Data-driven programming is sometimes confused with object orientation, another style in which data organization is supposed to be central. There are at least two differences. One is that in data-driven programming, the data is not merely the state of some object, but actually defines the control flow of the program. Where the primary concern in OO is encapsulation, the primary concern in data-driven programming is writing as little fixed code as possible. Unix has a stronger tradition of data-driven programming than of OO.

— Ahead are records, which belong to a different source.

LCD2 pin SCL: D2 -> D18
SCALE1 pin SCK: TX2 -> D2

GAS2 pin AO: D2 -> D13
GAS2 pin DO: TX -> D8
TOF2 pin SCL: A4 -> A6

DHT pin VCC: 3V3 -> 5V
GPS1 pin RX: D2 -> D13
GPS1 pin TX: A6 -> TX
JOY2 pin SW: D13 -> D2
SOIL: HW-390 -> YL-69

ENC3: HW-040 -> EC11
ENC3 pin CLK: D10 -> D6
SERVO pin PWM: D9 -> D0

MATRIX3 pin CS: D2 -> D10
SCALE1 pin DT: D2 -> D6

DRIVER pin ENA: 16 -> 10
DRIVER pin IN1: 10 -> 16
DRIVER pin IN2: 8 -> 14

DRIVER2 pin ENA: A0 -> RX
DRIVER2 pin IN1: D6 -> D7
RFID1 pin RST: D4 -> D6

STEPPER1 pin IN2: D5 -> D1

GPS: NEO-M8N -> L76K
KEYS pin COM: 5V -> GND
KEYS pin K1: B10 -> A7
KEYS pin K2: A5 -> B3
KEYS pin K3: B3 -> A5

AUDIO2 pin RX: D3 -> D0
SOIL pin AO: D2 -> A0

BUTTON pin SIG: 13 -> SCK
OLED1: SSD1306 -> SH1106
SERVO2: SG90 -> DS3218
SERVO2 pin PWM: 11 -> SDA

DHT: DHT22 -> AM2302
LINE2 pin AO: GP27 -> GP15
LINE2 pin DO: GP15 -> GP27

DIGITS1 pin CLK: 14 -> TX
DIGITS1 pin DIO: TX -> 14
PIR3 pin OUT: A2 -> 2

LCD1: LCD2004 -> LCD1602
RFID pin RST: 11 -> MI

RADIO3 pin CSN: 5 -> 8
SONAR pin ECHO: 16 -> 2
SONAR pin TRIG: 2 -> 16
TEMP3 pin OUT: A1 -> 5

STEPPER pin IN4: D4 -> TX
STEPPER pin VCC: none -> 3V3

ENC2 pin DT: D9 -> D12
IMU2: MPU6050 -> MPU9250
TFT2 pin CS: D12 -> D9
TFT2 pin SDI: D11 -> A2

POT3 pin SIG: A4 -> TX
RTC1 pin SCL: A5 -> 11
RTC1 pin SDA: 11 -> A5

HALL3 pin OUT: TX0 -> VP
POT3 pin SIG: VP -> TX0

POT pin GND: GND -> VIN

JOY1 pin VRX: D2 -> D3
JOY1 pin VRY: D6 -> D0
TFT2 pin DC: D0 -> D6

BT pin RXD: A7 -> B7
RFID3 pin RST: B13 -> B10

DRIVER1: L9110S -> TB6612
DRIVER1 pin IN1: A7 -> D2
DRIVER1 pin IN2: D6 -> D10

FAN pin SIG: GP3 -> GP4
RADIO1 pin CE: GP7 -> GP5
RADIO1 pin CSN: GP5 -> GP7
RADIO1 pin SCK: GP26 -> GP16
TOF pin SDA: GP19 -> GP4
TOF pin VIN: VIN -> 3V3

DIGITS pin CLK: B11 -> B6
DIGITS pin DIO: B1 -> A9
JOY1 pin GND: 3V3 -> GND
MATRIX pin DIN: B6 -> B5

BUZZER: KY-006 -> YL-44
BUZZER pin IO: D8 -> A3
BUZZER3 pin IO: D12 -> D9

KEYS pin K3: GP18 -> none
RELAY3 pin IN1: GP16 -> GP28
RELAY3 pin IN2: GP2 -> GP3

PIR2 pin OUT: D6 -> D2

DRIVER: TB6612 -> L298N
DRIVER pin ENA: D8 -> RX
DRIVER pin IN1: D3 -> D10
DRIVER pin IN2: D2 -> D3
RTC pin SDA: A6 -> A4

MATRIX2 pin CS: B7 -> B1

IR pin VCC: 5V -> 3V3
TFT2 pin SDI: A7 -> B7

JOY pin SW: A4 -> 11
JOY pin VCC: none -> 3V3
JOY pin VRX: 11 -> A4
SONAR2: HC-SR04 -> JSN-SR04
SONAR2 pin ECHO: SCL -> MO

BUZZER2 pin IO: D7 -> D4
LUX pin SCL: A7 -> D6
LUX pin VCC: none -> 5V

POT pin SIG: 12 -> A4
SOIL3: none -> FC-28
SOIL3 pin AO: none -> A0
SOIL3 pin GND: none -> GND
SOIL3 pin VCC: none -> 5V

At the upper end of its complexity scale, data-driven programming merges into writing interpreters for p-code or simple minilanguages of the kind we surveyed in Chapter 8. At other edges, it merges into code generation and state-machine programming. The distinctions are not actually that important; the important part is moving program logic away from hardwired control structures and into data.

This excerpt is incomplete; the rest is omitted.